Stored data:
## Begin
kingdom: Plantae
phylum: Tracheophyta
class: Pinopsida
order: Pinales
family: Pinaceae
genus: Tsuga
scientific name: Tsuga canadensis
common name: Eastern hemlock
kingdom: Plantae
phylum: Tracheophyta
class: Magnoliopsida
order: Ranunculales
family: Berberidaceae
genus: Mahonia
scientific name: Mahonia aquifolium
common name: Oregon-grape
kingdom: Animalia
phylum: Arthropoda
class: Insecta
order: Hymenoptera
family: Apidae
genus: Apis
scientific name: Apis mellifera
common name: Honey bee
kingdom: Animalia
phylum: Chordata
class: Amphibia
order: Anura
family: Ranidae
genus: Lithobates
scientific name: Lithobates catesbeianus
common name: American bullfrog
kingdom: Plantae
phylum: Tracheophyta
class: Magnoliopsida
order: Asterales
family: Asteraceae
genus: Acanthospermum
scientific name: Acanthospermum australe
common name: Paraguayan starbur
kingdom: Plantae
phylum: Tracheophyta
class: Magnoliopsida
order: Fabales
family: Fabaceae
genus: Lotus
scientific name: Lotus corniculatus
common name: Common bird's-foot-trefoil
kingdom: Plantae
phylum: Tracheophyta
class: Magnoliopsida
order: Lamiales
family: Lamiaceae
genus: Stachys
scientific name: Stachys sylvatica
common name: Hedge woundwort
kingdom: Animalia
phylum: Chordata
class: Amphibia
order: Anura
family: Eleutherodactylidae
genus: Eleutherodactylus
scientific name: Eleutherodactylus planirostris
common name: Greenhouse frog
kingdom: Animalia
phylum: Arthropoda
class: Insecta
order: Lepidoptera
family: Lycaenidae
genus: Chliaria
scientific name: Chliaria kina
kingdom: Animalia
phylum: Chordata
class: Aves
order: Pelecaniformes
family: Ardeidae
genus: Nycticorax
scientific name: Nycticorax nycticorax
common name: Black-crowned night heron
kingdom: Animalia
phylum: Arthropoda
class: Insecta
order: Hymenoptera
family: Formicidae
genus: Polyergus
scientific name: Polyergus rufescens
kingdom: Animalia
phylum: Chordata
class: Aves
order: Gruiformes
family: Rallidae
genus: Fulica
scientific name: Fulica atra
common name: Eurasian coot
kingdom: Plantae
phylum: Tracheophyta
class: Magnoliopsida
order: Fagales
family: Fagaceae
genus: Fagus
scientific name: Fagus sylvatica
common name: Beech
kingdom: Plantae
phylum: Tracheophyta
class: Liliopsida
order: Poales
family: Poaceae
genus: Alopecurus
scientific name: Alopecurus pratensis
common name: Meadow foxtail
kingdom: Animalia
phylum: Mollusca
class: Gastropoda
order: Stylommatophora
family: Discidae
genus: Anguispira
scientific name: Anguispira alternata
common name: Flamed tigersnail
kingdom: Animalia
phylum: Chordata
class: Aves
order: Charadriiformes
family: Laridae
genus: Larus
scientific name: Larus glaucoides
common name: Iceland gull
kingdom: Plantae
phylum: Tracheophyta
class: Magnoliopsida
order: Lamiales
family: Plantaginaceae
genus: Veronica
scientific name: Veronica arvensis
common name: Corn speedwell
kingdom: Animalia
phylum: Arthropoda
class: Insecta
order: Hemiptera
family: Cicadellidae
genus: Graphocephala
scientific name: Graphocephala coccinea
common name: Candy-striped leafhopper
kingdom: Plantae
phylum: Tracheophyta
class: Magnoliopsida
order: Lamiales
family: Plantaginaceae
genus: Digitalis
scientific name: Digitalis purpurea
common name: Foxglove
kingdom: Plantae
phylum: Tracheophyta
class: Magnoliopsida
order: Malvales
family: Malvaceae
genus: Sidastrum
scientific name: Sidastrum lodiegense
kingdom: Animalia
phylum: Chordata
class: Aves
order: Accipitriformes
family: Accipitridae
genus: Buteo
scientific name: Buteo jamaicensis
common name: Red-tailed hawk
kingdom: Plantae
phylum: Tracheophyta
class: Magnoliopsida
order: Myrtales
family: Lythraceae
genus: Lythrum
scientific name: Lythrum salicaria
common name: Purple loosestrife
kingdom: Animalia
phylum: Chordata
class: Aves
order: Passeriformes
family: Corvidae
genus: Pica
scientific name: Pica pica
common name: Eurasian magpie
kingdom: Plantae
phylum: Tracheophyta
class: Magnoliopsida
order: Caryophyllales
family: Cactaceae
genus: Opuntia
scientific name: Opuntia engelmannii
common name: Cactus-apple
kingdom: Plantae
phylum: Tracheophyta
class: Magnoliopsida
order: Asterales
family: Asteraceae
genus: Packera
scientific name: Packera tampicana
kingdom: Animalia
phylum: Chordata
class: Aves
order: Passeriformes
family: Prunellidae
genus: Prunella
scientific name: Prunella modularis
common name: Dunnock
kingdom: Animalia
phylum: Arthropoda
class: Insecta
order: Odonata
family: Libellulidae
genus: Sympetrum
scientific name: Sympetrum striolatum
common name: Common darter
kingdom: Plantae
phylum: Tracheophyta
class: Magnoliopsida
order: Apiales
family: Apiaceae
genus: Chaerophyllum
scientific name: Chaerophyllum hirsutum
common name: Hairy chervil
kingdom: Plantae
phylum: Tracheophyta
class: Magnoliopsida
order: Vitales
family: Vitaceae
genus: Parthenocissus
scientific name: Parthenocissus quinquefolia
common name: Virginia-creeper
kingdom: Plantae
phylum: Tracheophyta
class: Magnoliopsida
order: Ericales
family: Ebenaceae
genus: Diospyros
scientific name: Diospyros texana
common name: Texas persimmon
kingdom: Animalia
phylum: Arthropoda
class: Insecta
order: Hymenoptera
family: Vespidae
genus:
## End
• _Direction_: Rewrite every line of the records above as a JSON array of strings, with one string per line and blank lines omitted.

• _Answer for the task_:
[
  "kingdom: Plantae",
  "phylum: Tracheophyta",
  "class: Pinopsida",
  "order: Pinales",
  "family: Pinaceae",
  "genus: Tsuga",
  "scientific name: Tsuga canadensis",
  "common name: Eastern hemlock",
  "kingdom: Plantae",
  "phylum: Tracheophyta",
  "class: Magnoliopsida",
  "order: Ranunculales",
  "family: Berberidaceae",
  "genus: Mahonia",
  "scientific name: Mahonia aquifolium",
  "common name: Oregon-grape",
  "kingdom: Animalia",
  "phylum: Arthropoda",
  "class: Insecta",
  "order: Hymenoptera",
  "family: Apidae",
  "genus: Apis",
  "scientific name: Apis mellifera",
  "common name: Honey bee",
  "kingdom: Animalia",
  "phylum: Chordata",
  "class: Amphibia",
  "order: Anura",
  "family: Ranidae",
  "genus: Lithobates",
  "scientific name: Lithobates catesbeianus",
  "common name: American bullfrog",
  "kingdom: Plantae",
  "phylum: Tracheophyta",
  "class: Magnoliopsida",
  "order: Asterales",
  "family: Asteraceae",
  "genus: Acanthospermum",
  "scientific name: Acanthospermum australe",
  "common name: Paraguayan starbur",
  "kingdom: Plantae",
  "phylum: Tracheophyta",
  "class: Magnoliopsida",
  "order: Fabales",
  "family: Fabaceae",
  "genus: Lotus",
  "scientific name: Lotus corniculatus",
  "common name: Common bird's-foot-trefoil",
  "kingdom: Plantae",
  "phylum: Tracheophyta",
  "class: Magnoliopsida",
  "order: Lamiales",
  "family: Lamiaceae",
  "genus: Stachys",
  "scientific name: Stachys sylvatica",
  "common name: Hedge woundwort",
  "kingdom: Animalia",
  "phylum: Chordata",
  "class: Amphibia",
  "order: Anura",
  "family: Eleutherodactylidae",
  "genus: Eleutherodactylus",
  "scientific name: Eleutherodactylus planirostris",
  "common name: Greenhouse frog",
  "kingdom: Animalia",
  "phylum: Arthropoda",
  "class: Insecta",
  "order: Lepidoptera",
  "family: Lycaenidae",
  "genus: Chliaria",
  "scientific name: Chliaria kina",
  "kingdom: Animalia",
  "phylum: Chordata",
  "class: Aves",
  "order: Pelecaniformes",
  "family: Ardeidae",
  "genus: Nycticorax",
  "scientific name: Nycticorax nycticorax",
  "common name: Black-crowned night heron",
  "kingdom: Animalia",
  "phylum: Arthropoda",
  "class: Insecta",
  "order: Hymenoptera",
  "family: Formicidae",
  "genus: Polyergus",
  "scientific name: Polyergus rufescens",
  "kingdom: Animalia",
  "phylum: Chordata",
  "class: Aves",
  "order: Gruiformes",
  "family: Rallidae",
  "genus: Fulica",
  "scientific name: Fulica atra",
  "common name: Eurasian coot",
  "kingdom: Plantae",
  "phylum: Tracheophyta",
  "class: Magnoliopsida",
  "order: Fagales",
  "family: Fagaceae",
  "genus: Fagus",
  "scientific name: Fagus sylvatica",
  "common name: Beech",
  "kingdom: Plantae",
  "phylum: Tracheophyta",
  "class: Liliopsida",
  "order: Poales",
  "family: Poaceae",
  "genus: Alopecurus",
  "scientific name: Alopecurus pratensis",
  "common name: Meadow foxtail",
  "kingdom: Animalia",
  "phylum: Mollusca",
  "class: Gastropoda",
  "order: Stylommatophora",
  "family: Discidae",
  "genus: Anguispira",
  "scientific name: Anguispira alternata",
  "common name: Flamed tigersnail",
  "kingdom: Animalia",
  "phylum: Chordata",
  "class: Aves",
  "order: Charadriiformes",
  "family: Laridae",
  "genus: Larus",
  "scientific name: Larus glaucoides",
  "common name: Iceland gull",
  "kingdom: Plantae",
  "phylum: Tracheophyta",
  "class: Magnoliopsida",
  "order: Lamiales",
  "family: Plantaginaceae",
  "genus: Veronica",
  "scientific name: Veronica arvensis",
  "common name: Corn speedwell",
  "kingdom: Animalia",
  "phylum: Arthropoda",
  "class: Insecta",
  "order: Hemiptera",
  "family: Cicadellidae",
  "genus: Graphocephala",
  "scientific name: Graphocephala coccinea",
  "common name: Candy-striped leafhopper",
  "kingdom: Plantae",
  "phylum: Tracheophyta",
  "class: Magnoliopsida",
  "order: Lamiales",
  "family: Plantaginaceae",
  "genus: Digitalis",
  "scientific name: Digitalis purpurea",
  "common name: Foxglove",
  "kingdom: Plantae",
  "phylum: Tracheophyta",
  "class: Magnoliopsida",
  "order: Malvales",
  "family: Malvaceae",
  "genus: Sidastrum",
  "scientific name: Sidastrum lodiegense",
  "kingdom: Animalia",
  "phylum: Chordata",
  "class: Aves",
  "order: Accipitriformes",
  "family: Accipitridae",
  "genus: Buteo",
  "scientific name: Buteo jamaicensis",
  "common name: Red-tailed hawk",
  "kingdom: Plantae",
  "phylum: Tracheophyta",
  "class: Magnoliopsida",
  "order: Myrtales",
  "family: Lythraceae",
  "genus: Lythrum",
  "scientific name: Lythrum salicaria",
  "common name: Purple loosestrife",
  "kingdom: Animalia",
  "phylum: Chordata",
  "class: Aves",
  "order: Passeriformes",
  "family: Corvidae",
  "genus: Pica",
  "scientific name: Pica pica",
  "common name: Eurasian magpie",
  "kingdom: Plantae",
  "phylum: Tracheophyta",
  "class: Magnoliopsida",
  "order: Caryophyllales",
  "family: Cactaceae",
  "genus: Opuntia",
  "scientific name: Opuntia engelmannii",
  "common name: Cactus-apple",
  "kingdom: Plantae",
  "phylum: Tracheophyta",
  "class: Magnoliopsida",
  "order: Asterales",
  "family: Asteraceae",
  "genus: Packera",
  "scientific name: Packera tampicana",
  "kingdom: Animalia",
  "phylum: Chordata",
  "class: Aves",
  "order: Passeriformes",
  "family: Prunellidae",
  "genus: Prunella",
  "scientific name: Prunella modularis",
  "common name: Dunnock",
  "kingdom: Animalia",
  "phylum: Arthropoda",
  "class: Insecta",
  "order: Odonata",
  "family: Libellulidae",
  "genus: Sympetrum",
  "scientific name: Sympetrum striolatum",
  "common name: Common darter",
  "kingdom: Plantae",
  "phylum: Tracheophyta",
  "class: Magnoliopsida",
  "order: Apiales",
  "family: Apiaceae",
  "genus: Chaerophyllum",
  "scientific name: Chaerophyllum hirsutum",
  "common name: Hairy chervil",
  "kingdom: Plantae",
  "phylum: Tracheophyta",
  "class: Magnoliopsida",
  "order: Vitales",
  "family: Vitaceae",
  "genus: Parthenocissus",
  "scientific name: Parthenocissus quinquefolia",
  "common name: Virginia-creeper",
  "kingdom: Plantae",
  "phylum: Tracheophyta",
  "class: Magnoliopsida",
  "order: Ericales",
  "family: Ebenaceae",
  "genus: Diospyros",
  "scientific name: Diospyros texana",
  "common name: Texas persimmon",
  "kingdom: Animalia",
  "phylum: Arthropoda",
  "class: Insecta",
  "order: Hymenoptera",
  "family: Vespidae",
  "genus:"
]